Exercise requirements | Would you find each line in the entries below with the string "none" and copy it?

Content revision data
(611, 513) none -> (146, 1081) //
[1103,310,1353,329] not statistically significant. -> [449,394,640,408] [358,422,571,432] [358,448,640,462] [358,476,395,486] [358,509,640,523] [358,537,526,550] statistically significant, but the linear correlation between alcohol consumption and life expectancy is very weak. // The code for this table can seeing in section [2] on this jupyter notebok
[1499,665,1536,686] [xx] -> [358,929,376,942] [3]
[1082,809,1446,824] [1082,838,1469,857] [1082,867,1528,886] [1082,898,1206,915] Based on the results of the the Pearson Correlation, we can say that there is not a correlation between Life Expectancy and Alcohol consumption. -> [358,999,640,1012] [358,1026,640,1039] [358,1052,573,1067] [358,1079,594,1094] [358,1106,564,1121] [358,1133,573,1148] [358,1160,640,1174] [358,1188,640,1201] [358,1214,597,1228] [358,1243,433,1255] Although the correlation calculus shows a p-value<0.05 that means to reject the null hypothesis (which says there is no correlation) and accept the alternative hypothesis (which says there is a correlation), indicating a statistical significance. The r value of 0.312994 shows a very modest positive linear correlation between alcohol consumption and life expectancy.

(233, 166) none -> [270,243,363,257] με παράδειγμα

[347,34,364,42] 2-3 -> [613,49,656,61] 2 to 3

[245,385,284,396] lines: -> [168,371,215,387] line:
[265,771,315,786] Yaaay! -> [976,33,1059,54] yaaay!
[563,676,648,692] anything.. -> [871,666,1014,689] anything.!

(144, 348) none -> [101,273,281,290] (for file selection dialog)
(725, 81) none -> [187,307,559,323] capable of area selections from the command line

Result |
(611, 513) none -> (146, 1081) //
(233, 166) none -> [270,243,363,257] με παράδειγμα
(144, 348) none -> [101,273,281,290] (for file selection dialog)
(725, 81) none -> [187,307,559,323] capable of area selections from the command line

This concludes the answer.